Goal. Explore biologically distinct groups within colon cancer cell lines using bulk RNA-seq, and identify gene programs that separate those groups.
- Counts: CCLE RNA-seq gene counts (
*.gct.gz; genes × samples). - Metadata: CCLE sample annotations (site, pathology, histology, sex, age, TCGA code, etc.).
- Focus subset:
Site_Primary == "large_intestine"(58 samples).
-
Preprocessing
- Read GCT, keep columns as samples.
- Filter to protein-coding genes via Ensembl/
biomaRt. - Collapse duplicate gene symbols by summing counts; set
Descriptionas rownames; drop non-numeric cols. - Align counts ↔ metadata by sample intersection & order; clean metadata (
"missing-info"for NA in categoricals).
-
Exploration
- Build
DESeqDataSet; filter low counts; VST transform. - PCA with
plotPCA()andprcomp(); elbow plot; extract gene loadings. - Hierarchical clustering (top 150 most-variable genes) → 4 clusters observed; for DE kept 2 clusters for balanced comparison.
- Heatmaps with ComplexHeatmap + sample annotations.
- Build
-
Differential Expression
- DESeq2 using
design = ~ Cluster; shrink LFC & visualize with volcano plot.
- DESeq2 using
- PC1 (~40% var) loads on intestinal epithelial/differentiation markers (e.g., GPA33, CEACAM5, CDH17, LGALS4, PHGR1, PPP1R1B).
→ Right side: more differentiated/epithelial-like; left: de-differentiated. - PC2 (~9% var) highlights proteolysis & metabolism/invasion axes (e.g., KLK6, KLK10, KRT23, SLC2A3, MSLN, ZBED2).
- Unsupervised clustering using
DESeq2split cell lines into two broad states:- Cluster 1 (stromal/mesenchymal-leaning signals): up in SGIP1, PDPN, COL3A1, PTN, ANGPTL2, GDF6, KRTAP1-5, PODN, GNAT3, NTM.
- Cluster 2 (epithelial/differentiated): up in SLC26A3, OLFM4, GPA33, FABP1, TINAG, UGT1A10, SPINK4, MUC17, PIGR, MOGAT2.
- No single metadata field (sex, pathology, TCGA code) fully explained the variance—supporting a transcriptional state separation rather than a labeled covariate.

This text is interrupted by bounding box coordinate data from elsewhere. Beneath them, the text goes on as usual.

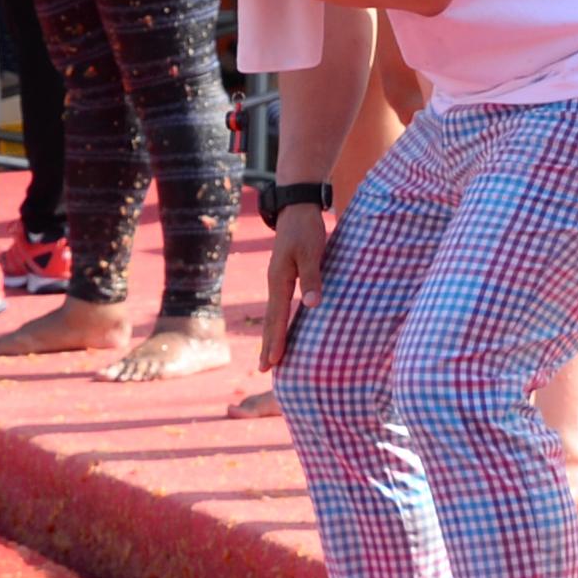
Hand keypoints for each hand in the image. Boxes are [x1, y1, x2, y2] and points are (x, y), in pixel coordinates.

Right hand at [260, 202, 326, 373]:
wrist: (296, 207)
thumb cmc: (305, 228)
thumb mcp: (312, 250)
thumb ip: (312, 277)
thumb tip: (312, 305)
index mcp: (279, 280)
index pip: (277, 317)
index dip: (276, 341)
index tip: (273, 362)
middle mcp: (274, 283)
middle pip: (269, 320)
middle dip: (268, 345)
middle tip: (264, 370)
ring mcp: (277, 279)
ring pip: (272, 314)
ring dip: (271, 336)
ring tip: (270, 356)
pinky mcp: (283, 275)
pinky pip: (279, 305)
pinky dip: (278, 322)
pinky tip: (282, 328)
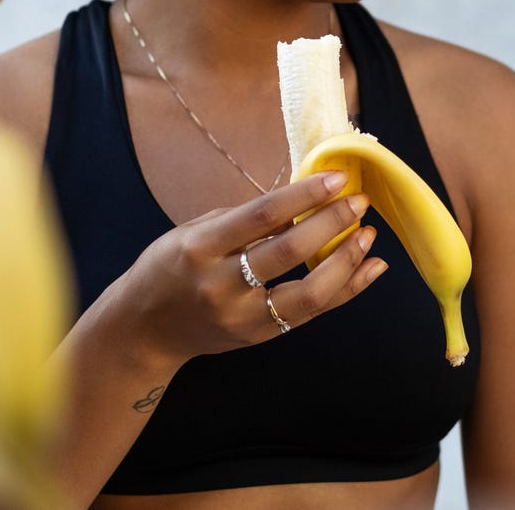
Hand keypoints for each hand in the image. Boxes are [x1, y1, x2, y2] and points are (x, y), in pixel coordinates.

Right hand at [109, 172, 390, 367]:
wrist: (144, 330)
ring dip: (346, 262)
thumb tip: (301, 200)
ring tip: (368, 236)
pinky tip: (370, 268)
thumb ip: (243, 221)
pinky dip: (346, 290)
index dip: (303, 195)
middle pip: (288, 252)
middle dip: (331, 223)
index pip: (261, 216)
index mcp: (200, 248)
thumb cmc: (169, 268)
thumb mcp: (193, 233)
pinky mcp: (259, 336)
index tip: (336, 177)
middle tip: (359, 200)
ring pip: (308, 294)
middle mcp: (220, 285)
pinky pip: (312, 314)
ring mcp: (242, 316)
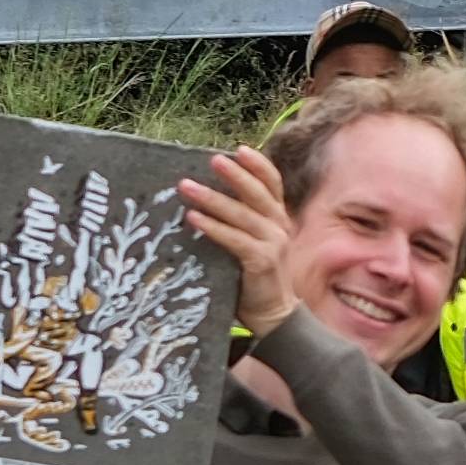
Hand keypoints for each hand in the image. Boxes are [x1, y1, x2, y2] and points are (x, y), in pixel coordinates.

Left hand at [176, 140, 302, 329]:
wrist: (274, 314)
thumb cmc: (255, 277)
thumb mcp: (253, 242)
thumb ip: (240, 222)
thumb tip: (203, 199)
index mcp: (278, 218)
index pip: (273, 184)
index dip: (258, 166)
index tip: (239, 150)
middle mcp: (279, 227)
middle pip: (258, 193)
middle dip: (235, 175)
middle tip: (212, 160)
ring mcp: (273, 244)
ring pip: (242, 215)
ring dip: (212, 198)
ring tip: (186, 186)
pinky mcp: (262, 261)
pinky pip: (235, 239)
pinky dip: (213, 227)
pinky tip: (193, 219)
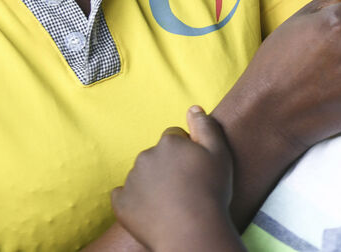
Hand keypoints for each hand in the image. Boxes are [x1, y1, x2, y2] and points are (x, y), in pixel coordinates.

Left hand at [112, 107, 242, 251]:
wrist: (191, 231)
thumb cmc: (211, 191)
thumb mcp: (219, 152)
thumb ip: (206, 126)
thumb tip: (193, 108)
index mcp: (169, 142)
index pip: (174, 137)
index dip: (186, 151)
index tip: (195, 168)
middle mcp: (146, 156)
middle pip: (157, 155)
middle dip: (168, 166)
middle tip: (186, 186)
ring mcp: (131, 180)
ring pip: (142, 175)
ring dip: (153, 183)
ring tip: (172, 201)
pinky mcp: (121, 203)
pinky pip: (124, 195)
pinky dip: (135, 200)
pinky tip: (151, 209)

Requirements: R (≥4.2), Quarto, and R/Bioc packages: DESeq2, ComplexHeatmap, biomaRt, matrixStats, ggplot2, EnhancedVolcano, ggrepel, dplyr, tidyr.
# from repo root
quarto render analysis/bulkRNAseq.qmd # produces analysis/bulkRNAseq.pdfIf you don’t use Quarto, open the .qmd in RStudio and “Render”.
-
Batch/confounders: Metadata incompleteness (e.g., age, race) limits covariate modeling; consider surrogate variable analysis (SVA) or RUV.
-
Clustering k: Validate k with silhouette, gap statistic, and stability resampling; try consensus clustering.
-
Pathway biology: Run GSEA/ORA on DEGs (Hallmarks/Reactome) to formalize epithelial vs mesenchymal/metabolic programs.
-
Generalization: Cross-validate with TCGA COAD/READ and other colon cell-line panels.